═══ SUPPLIED RECORDS ═══
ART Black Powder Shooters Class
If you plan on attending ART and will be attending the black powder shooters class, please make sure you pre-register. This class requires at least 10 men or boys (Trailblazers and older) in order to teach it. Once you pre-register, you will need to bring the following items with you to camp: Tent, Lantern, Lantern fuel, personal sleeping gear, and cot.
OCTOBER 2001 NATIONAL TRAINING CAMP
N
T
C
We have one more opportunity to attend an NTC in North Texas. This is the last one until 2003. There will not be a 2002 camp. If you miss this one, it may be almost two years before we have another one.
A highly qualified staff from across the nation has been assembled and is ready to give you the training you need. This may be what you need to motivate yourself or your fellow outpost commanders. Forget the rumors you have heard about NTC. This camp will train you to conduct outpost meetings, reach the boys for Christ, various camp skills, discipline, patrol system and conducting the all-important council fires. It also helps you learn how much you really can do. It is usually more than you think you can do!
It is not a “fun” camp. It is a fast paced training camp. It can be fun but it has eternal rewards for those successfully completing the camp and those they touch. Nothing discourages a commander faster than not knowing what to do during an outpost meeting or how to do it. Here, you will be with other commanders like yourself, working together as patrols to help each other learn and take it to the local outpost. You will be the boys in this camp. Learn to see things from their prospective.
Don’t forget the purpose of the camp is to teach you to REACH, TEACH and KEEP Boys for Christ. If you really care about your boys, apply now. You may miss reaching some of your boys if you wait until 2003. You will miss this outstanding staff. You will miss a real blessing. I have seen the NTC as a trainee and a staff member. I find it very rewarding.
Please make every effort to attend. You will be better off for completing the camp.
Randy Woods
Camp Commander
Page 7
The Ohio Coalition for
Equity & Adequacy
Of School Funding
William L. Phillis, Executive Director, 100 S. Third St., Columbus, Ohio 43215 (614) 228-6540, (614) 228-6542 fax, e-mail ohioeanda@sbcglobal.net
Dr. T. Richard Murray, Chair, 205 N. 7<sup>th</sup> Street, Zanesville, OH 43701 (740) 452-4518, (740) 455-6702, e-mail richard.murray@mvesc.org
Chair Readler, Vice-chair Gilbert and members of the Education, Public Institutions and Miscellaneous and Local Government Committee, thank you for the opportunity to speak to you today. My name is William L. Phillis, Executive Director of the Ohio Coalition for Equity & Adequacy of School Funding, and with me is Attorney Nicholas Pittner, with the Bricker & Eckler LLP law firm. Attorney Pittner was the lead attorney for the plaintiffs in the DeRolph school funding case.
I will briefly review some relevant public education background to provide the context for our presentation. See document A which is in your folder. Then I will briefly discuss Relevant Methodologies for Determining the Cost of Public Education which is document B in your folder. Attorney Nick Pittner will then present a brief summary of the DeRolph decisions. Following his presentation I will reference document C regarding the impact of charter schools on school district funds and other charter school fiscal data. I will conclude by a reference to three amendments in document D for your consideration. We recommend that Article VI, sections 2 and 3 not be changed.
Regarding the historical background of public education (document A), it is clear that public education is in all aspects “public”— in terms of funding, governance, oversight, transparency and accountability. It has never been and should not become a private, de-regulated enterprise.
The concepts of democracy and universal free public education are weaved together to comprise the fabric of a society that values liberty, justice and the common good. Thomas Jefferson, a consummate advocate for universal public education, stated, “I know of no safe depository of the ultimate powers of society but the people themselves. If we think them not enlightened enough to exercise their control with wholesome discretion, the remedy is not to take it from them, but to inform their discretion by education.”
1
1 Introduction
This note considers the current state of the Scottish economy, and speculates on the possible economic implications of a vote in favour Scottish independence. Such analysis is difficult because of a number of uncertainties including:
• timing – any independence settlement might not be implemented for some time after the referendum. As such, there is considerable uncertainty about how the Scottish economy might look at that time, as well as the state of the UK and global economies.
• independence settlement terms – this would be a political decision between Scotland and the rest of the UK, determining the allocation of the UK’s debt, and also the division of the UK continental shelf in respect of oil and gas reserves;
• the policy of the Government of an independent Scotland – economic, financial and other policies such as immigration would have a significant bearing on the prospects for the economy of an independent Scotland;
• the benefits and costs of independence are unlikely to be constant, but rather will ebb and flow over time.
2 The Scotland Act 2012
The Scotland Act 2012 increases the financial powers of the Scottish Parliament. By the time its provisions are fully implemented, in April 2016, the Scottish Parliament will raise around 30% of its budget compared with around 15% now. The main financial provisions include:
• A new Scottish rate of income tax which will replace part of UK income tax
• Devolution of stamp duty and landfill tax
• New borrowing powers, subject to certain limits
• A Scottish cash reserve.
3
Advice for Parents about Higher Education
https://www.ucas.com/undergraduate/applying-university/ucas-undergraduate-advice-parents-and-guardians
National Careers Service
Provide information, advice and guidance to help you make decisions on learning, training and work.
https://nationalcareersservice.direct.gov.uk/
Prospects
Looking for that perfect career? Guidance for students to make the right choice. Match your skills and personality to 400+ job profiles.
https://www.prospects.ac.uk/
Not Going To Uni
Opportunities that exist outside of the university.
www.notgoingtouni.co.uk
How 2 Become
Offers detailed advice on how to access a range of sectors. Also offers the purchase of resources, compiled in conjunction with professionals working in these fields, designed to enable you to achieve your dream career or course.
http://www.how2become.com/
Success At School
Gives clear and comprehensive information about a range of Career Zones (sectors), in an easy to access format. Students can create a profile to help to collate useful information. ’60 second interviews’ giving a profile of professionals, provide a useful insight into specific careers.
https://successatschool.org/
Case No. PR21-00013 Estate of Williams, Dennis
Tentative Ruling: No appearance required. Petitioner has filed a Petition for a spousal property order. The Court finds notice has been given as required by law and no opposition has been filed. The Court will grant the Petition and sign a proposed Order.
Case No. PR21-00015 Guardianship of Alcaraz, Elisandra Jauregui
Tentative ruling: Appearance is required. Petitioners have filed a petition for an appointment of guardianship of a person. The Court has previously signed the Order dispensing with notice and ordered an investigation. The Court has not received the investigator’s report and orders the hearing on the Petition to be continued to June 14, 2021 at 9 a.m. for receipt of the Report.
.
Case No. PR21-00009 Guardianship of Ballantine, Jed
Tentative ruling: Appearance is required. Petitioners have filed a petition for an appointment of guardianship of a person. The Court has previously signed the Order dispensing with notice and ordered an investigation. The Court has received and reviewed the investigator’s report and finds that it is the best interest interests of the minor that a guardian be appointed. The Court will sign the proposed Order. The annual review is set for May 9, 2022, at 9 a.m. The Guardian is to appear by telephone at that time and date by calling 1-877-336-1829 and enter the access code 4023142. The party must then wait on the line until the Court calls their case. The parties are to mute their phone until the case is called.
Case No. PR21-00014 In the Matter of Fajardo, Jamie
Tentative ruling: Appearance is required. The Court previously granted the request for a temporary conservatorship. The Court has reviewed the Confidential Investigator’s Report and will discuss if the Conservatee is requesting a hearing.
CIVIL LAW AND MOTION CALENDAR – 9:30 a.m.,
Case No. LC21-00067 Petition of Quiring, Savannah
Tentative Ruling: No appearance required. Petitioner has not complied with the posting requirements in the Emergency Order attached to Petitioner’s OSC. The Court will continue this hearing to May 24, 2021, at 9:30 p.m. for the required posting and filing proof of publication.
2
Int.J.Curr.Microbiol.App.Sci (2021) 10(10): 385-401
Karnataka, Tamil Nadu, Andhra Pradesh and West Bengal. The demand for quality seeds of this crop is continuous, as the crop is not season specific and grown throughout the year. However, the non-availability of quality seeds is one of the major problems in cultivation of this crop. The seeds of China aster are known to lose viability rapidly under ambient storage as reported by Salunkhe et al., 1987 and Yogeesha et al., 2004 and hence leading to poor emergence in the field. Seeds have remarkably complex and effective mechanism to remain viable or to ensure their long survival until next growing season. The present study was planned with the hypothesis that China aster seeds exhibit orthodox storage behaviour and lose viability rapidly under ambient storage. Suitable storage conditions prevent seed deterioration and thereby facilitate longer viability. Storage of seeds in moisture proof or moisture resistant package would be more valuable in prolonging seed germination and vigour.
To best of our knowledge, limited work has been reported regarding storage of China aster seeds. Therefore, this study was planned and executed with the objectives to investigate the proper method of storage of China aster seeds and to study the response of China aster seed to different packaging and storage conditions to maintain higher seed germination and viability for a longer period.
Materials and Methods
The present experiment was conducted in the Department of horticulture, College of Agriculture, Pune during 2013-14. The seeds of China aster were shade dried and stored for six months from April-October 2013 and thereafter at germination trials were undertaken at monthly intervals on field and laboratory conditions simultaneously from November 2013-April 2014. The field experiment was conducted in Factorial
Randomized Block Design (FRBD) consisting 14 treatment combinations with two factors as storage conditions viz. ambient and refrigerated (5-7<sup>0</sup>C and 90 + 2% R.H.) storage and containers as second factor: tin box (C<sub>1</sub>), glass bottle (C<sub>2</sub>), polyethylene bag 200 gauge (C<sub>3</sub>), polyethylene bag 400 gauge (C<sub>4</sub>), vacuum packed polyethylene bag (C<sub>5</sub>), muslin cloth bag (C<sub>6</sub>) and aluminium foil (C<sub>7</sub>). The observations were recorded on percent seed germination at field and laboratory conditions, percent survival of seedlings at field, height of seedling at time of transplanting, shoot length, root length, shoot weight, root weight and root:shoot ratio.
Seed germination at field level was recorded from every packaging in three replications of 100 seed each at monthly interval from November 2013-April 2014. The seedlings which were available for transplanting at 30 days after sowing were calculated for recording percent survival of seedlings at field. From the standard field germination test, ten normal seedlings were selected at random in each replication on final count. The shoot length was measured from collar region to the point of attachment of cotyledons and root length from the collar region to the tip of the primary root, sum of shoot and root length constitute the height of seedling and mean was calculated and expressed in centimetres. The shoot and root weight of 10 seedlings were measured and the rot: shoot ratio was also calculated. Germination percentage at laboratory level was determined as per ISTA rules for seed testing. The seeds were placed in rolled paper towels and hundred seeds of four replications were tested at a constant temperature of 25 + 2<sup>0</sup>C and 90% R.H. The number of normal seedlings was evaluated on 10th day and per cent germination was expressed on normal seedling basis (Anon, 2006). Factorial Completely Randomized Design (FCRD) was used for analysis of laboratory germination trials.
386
═══
• [EXERCISE AIM] Collect the lines of the data that carry the word "miss".

• [EXERCISE SOLUTION]
We have one more opportunity to attend an NTC in North Texas. This is the last one until 2003. There will not be a 2002 camp. If you miss this one, it may be almost two years before we have another one.
Don’t forget the purpose of the camp is to teach you to REACH, TEACH and KEEP Boys for Christ. If you really care about your boys, apply now. You may miss reaching some of your boys if you wait until 2003. You will miss this outstanding staff. You will miss a real blessing. I have seen the NTC as a trainee and a staff member. I find it very rewarding.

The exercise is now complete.